Copy every line of the data in which the word "down" occurs.

→ **Source data**:
□ □ □ □ □ □ □
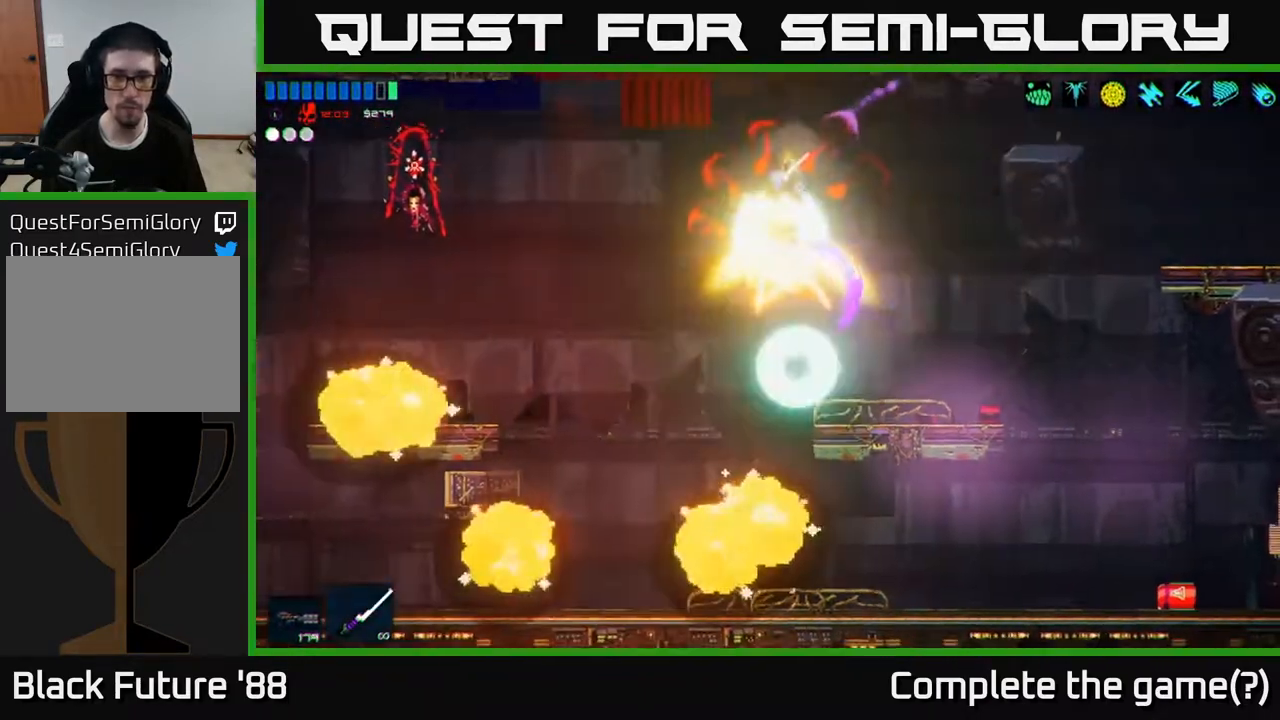
{"buttons": [], "left_stick": "right", "right_stick": "up-left", "events": [[33, "right_stick", "up-left"]]}
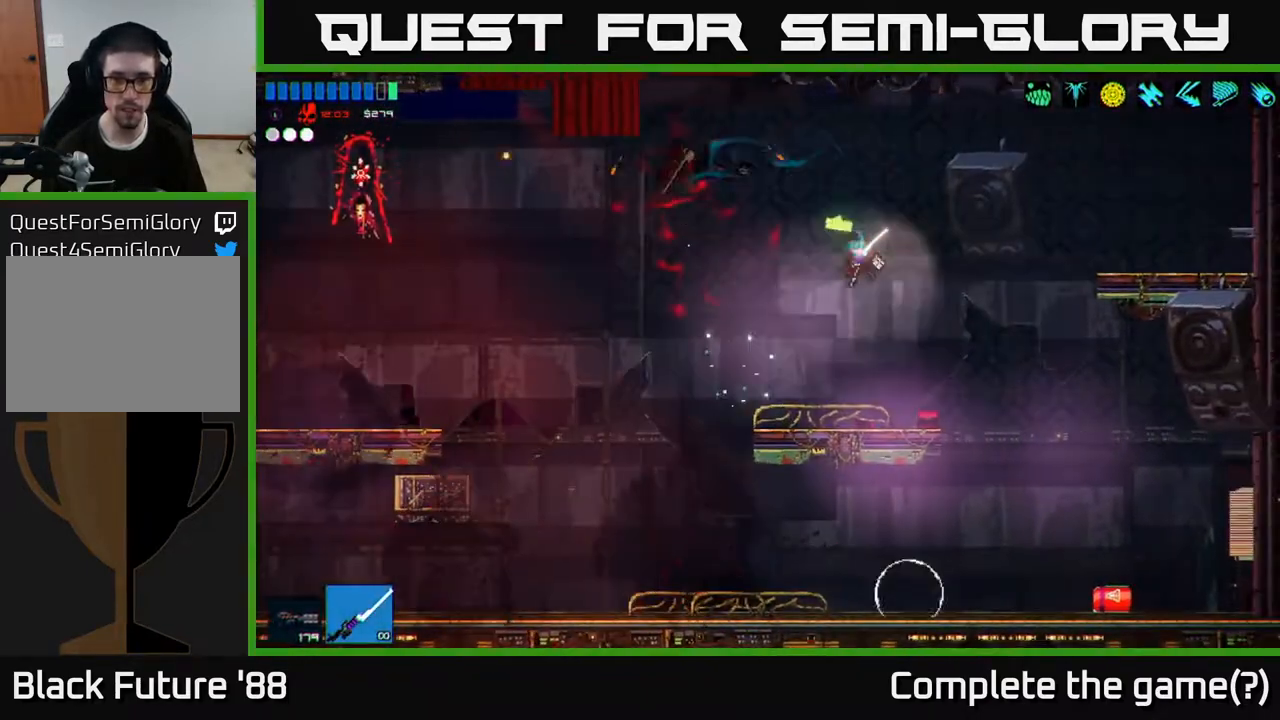
{"buttons": ["A"], "left_stick": "left", "right_stick": "left", "events": [[67, "left_stick", "up-right"], [267, "left_stick", "left"], [450, "right_stick", "left"], [500, "A", "down"]]}
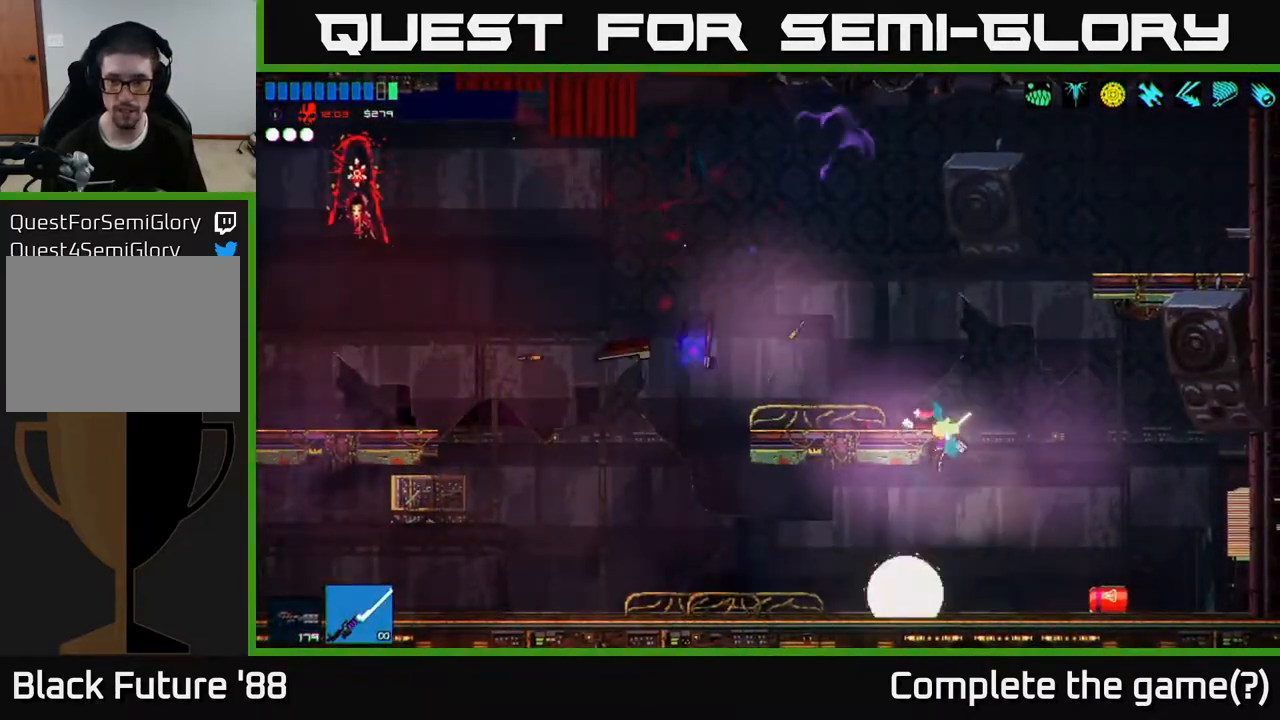
{"buttons": [], "left_stick": "right", "right_stick": "down-left", "events": [[33, "right_stick", "down-left"], [133, "A", "up"], [133, "right_stick", "down"], [317, "left_stick", "center"], [383, "left_stick", "right"], [467, "right_stick", "down-left"]]}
□ □ □ □ □ □ □
→ **Answer box**:
{"buttons": ["A"], "left_stick": "left", "right_stick": "left", "events": [[67, "left_stick", "up-right"], [267, "left_stick", "left"], [450, "right_stick", "left"], [500, "A", "down"]]}
{"buttons": [], "left_stick": "right", "right_stick": "down-left", "events": [[33, "right_stick", "down-left"], [133, "A", "up"], [133, "right_stick", "down"], [317, "left_stick", "center"], [383, "left_stick", "right"], [467, "right_stick", "down-left"]]}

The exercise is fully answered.